How a Biden order intended to protect Americans' privacy could actually harm it

Late last month, President Joe Biden signed an executive order that claims to protect Americans’ most sensitive information from foreign countries. However, the restrictions pushed by the Administration won't curb rampant data abuses because they do nothing to stop the companies selling and transferring our data from collecting it in the first place. Ironically, the Administration’s actions may make us more vulnerable to privacy harms, limit our ability to choose what online services we want to use, and re-open the door to bans on platforms that people around the world use to communicate every day.  

Understandably, the Administration focuses on types of data that can lead to very real harms, such as information on our location, health, or finances.

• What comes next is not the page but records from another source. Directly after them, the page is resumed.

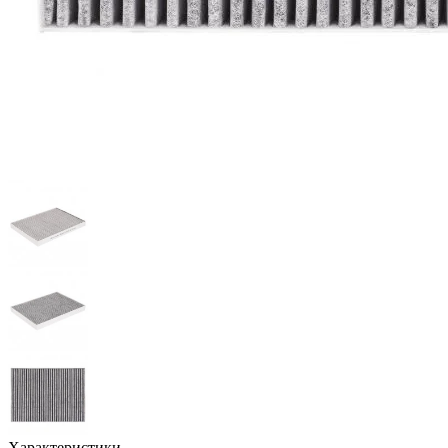
Характеристики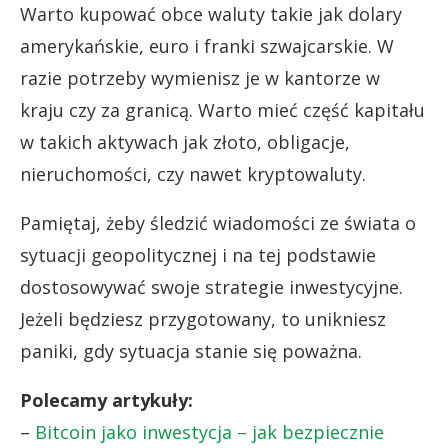
Warto kupować obce waluty takie jak dolary
amerykańskie, euro i franki szwajcarskie. W
razie potrzeby wymienisz je w kantorze w
kraju czy za granicą. Warto mieć część kapitału
w takich aktywach jak złoto, obligacje,
nieruchomości, czy nawet kryptowaluty.
Pamiętaj, żeby śledzić wiadomości ze świata o
sytuacji geopolitycznej i na tej podstawie
dostosowywać swoje strategie inwestycyjne.
Jeżeli będziesz przygotowany, to unikniesz
paniki, gdy sytuacja stanie się poważna.
Polecamy artykuły:
–
Bitcoin jako inwestycja – jak bezpiecznie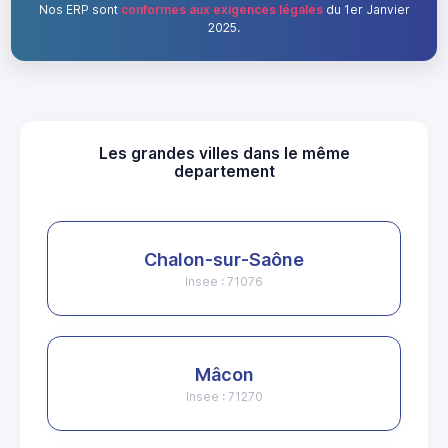
Nos ERP sont
conformes aux exigences légales
du 1er Janvier
2025.
Les grandes villes dans le même
departement
Chalon-sur-Saône
Insee : 71076
Mâcon
Insee : 71270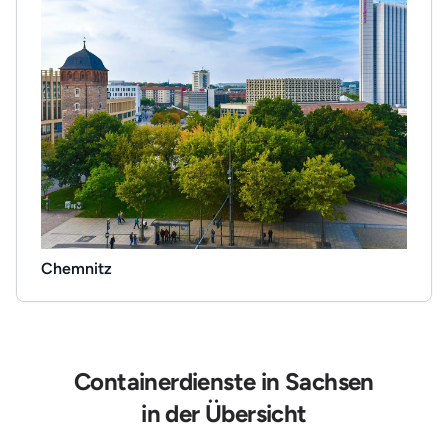
Chemnitz
Containerdienste in Sachsen
in der Übersicht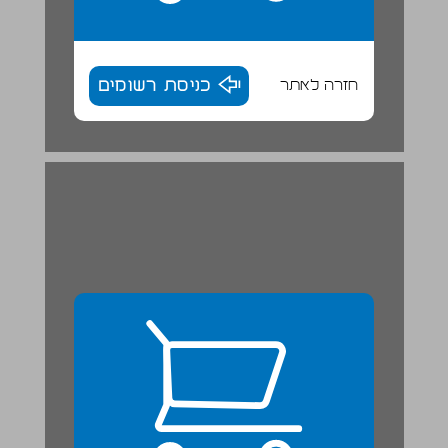
חזרה לאתר
כניסת רשומים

The order grants the U.S. attorney general — not normally an official who deals in either data or international trade — sweeping emergency powers to restrict “any United States person” from transferring that information to a still-undefined list of “countries of concern” or any “covered person” — which includes not just those countries’ officials and agencies, but any business or person under their jurisdiction and even anyone who merely resides there. 

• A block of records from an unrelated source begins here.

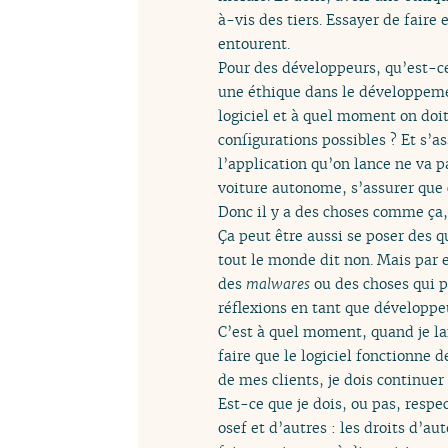
à-vis des tiers. Essayer de faire
entourent.
Pour des développeurs, qu’est-ce
une éthique dans le développemen
logiciel et à quel moment on doit
configurations possibles ? Et s’a
l’application qu’on lance ne va p
voiture autonome, s’assurer que 
Donc il y a des choses comme ça, 
Ça peut être aussi se poser des qu
tout le monde dit non. Mais par 
des
malwares
ou des choses qui p
réflexions en tant que développ
C’est à quel moment, quand je lan
faire que le logiciel fonctionne
de mes clients, je dois continuer
Est-ce que je dois, ou pas, respec
osef et d’autres : les droits d’aut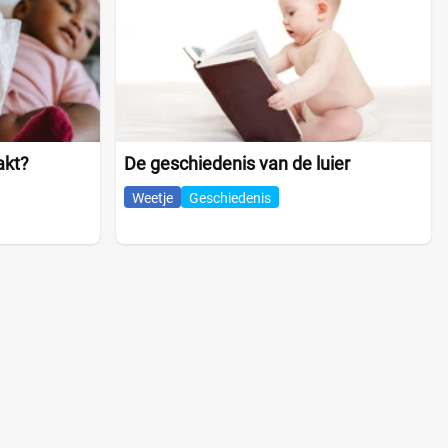
akt?
De geschiedenis van de luier
Weetje
Geschiedenis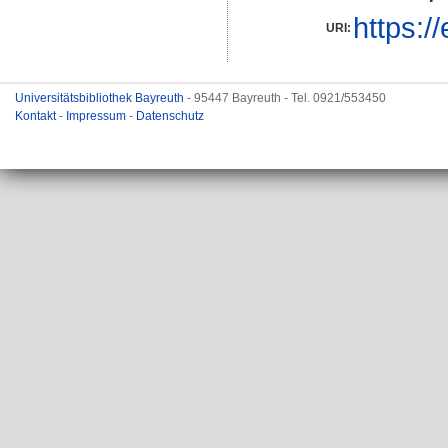
https:/
URI:
Universitätsbibliothek Bayreuth
- 95447 Bayreuth - Tel. 0921/553450
Kontakt
-
Impressum
-
Datenschutz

However good that might sound, those are not meaningful protections. The order will not stop the flow of data abroad because it does not limit the flood of constant, ubiquitous data collection. The administration has built a sea wall around only half the city in a vain effort to hold back a tsunami of data. If policymakers are serious about addressing abuses of our data (and they should be), they need to follow the problem back to its source. Without addressing the root of the problem, foreign countries, Big Tec and our own government will continue to quietly seize and abuse our data.  

Moreover, the administration’s efforts will undermine privacy and security, as they restrict the ability of individuals, cloud storage providers, social media platforms, and more to choose where to host their data. The order also grants the attorney general and the secretary of the U.S. Department of Homeland Security the broad authority to establish undefined “security requirements” for transferring data. These security requirements could very well end up including “backdoors” in encryption. Strong encryption protects our private messages, online browsing, financial transactions, and more from ad tracking and profiling by Big Tech, surveillance by our government and others, and cyberattacks by hackers. Backdoors, if mandated by the attorney general under this order, would eviscerate those protections.  

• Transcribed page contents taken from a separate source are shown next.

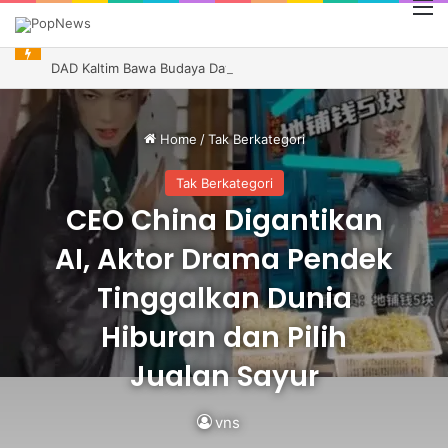
M
DAD Kaltim Bawa Budaya Dayak ke Indonesia Festival Kanada, Andi Harun Dukung Promosi Daerah
Home
/
Tak Berkategori
Tak Berkategori
CEO China Digantikan
AI, Aktor Drama Pendek
Tinggalkan Dunia
Hiburan dan Pilih
Jualan Sayur
vns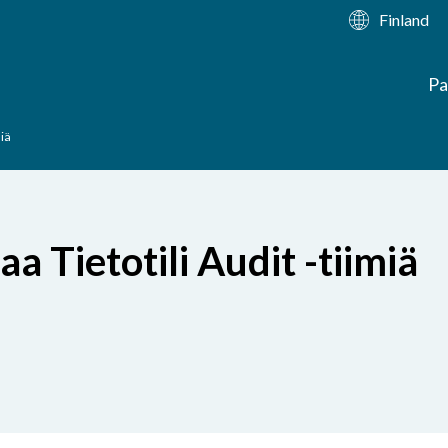
Finland
Pa
miä
a Tietotili Audit -tiimiä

The order will also undermine an open internet — a key administration priority embodied in the net neutrality rules proposed by the Federal Communications Commission. The basic premise of those rules is simple: our internet access should not be blocked or filtered based on where the data is coming from, where it is going, or what it contains. The order flips that on its head, making data transmissions to undefined countries contingent on the attorney general’s approval. 

These harms are compounded by the fact that the order grants sweeping powers to the attorney general and lacks concrete, enforceable limitations. Although the Administration described the order as focused on “bulk” exports of sensitive data to foreign countries, the attorney general can easily expand the scope of the order, as it leaves even basic terms such as “bulk,” “country of concern,” and “covered personal identifiers” to be defined by the attorney general.  

These provisions do not just open the door to abuse—they invite it. Nothing in the order would preclude the Attorney General from deeming the data transfers needed to operate a popular social media app — like, say, TikTok — a “national security concern” and then banning the app. While such a ban would violate both current law and the First Amendment, the White House appears to be openly contemplating that possibility — describing TikTok as “why we put out” the order. 

More broadly, unilateral actions by the executive branch to prohibit data transfers are sure to raise serious legal questions. The administration is relying on a Trump-era emergency declaration and the authorities supposedly granted to it under the 1977 International Emergency Economic Powers Act — a law that was first exercised in response to the Iran hostage crisis. Not only does the international flow of information contrast starkly with the scenarios Congress had in mind when passing IEEPA, but IEEPA itself precludes presidential authority to restrict the flow of information in a provision known as the “Berman Amendment.” 

The Berman Amendment specifically prevents the President from regulating or prohibiting “the exportation to any country, whether commercial or otherwise, regardless of format or medium of transmission, of any information or informational materials.” Congress’s intent is clear: Even in an emergency, the President does not have authority over the free flow of information. Yet, the Administration does not explicitly address the Berman Amendment’s limitation on the executive’s authority, nor does it provide any framework for protecting free expression and ensuring an open and secure internet. 

 No president should be able to seize for themselves the decision to restrict access to information, ban social media platforms, or threaten the privacy of encrypted communications. The harms the administration seeks to remedy are best addressed by Congress, and those remedies should be aimed at the heart of the issue: the sheer amount of data that is surreptitiously collected on us every day.